Devlin’s creativity earned him a spot on Fast Company’s 2017 list of 100 Most Creative People in Business.
In spite of This Bar’s continuing success and growth, Devlin and his team remain committed to what inspired them in the first place.
“Our mission has and will continue to be the same as when this company was started,” he said. “How we deliver on that promise has grown and evolved a bit over the years, as we’ve expanded our giving network and begun to explore additional product categories. Simplicity and clarity are our greatest strengths, which have allowed us to stay focused.”
Helping Faculty Succeed in the Marketplace
Forrest Carter offers a few tips for faculty innovators and entrepreneurs
In the Eli Broad College of Business, students have access to real-world exposure, encouragement, and financial support through the Burgess Institute for Entrepreneurial Innovation. But students aren’t the only ones with a seat at the table.

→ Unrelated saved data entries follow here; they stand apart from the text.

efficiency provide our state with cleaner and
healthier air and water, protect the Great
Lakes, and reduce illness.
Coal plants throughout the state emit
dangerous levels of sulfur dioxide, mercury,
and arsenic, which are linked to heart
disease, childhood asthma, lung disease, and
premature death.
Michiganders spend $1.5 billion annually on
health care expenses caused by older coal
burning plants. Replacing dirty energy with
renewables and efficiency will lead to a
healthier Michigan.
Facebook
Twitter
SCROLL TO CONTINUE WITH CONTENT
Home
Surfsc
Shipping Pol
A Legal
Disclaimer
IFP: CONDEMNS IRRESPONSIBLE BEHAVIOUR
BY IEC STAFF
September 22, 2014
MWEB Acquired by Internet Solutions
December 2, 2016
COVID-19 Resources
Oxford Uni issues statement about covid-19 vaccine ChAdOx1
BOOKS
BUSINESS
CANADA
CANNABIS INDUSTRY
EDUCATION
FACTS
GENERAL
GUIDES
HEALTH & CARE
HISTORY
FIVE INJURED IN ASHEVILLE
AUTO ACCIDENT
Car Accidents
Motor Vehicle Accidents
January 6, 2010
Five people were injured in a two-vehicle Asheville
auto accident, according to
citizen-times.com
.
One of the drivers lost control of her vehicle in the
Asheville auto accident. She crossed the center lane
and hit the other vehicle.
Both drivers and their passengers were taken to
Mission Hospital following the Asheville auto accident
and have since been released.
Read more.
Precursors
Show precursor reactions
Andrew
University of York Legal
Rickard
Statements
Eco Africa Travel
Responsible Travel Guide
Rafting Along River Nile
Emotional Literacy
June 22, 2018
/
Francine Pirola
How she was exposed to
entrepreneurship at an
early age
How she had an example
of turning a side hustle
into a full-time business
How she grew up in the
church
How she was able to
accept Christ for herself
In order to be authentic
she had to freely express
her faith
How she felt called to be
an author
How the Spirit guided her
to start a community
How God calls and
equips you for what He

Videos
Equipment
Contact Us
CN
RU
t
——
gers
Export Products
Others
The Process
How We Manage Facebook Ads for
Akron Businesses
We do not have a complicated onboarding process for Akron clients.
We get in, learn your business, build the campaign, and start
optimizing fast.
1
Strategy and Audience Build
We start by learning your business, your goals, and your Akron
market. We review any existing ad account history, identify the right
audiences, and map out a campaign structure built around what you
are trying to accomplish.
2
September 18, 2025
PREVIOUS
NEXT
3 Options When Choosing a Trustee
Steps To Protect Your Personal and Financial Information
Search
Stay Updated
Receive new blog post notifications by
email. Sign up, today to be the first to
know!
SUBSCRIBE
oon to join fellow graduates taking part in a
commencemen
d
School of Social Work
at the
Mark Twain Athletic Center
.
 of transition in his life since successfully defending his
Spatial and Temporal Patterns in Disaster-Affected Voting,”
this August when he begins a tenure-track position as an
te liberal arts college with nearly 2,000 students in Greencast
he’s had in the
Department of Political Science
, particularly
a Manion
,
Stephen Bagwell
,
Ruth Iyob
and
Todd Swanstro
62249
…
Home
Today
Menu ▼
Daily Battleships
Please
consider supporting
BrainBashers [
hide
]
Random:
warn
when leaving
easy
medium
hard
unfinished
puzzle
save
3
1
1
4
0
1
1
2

Forrest S. “Sam” Carter is the institute’s faculty director. He regularly works with professors hoping to commercialize their ideas. To them (and all other aspiring entrepreneurs), he offers this advice:
Do your homework
It's never too early to consider market viability. If market viability doesn't drive the creation process, it should. Put market research ahead of creative concepts. Let market data drive commercialization.
Adapt or die
What do you do if you determine your original big idea isn't market worthy? Don't obsess over it. Pivot. Think of ways your initial concept could be adjusted to become marketable.
Call in reinforcements
Seek the experts of others in the areas where you're weakest. Invite collaborators. They can help you think through your designs, and surmount legal details when applying for licensing and patents, and forming a company. "Remember you shouldn't have to feel alone: there's an MSU village--including MSU Technologies, Spartan Innovations, The Burgess Institute of Entrepreneurship and Innovation, and more--with deep experience to help turn great ideas into thriving enterprises.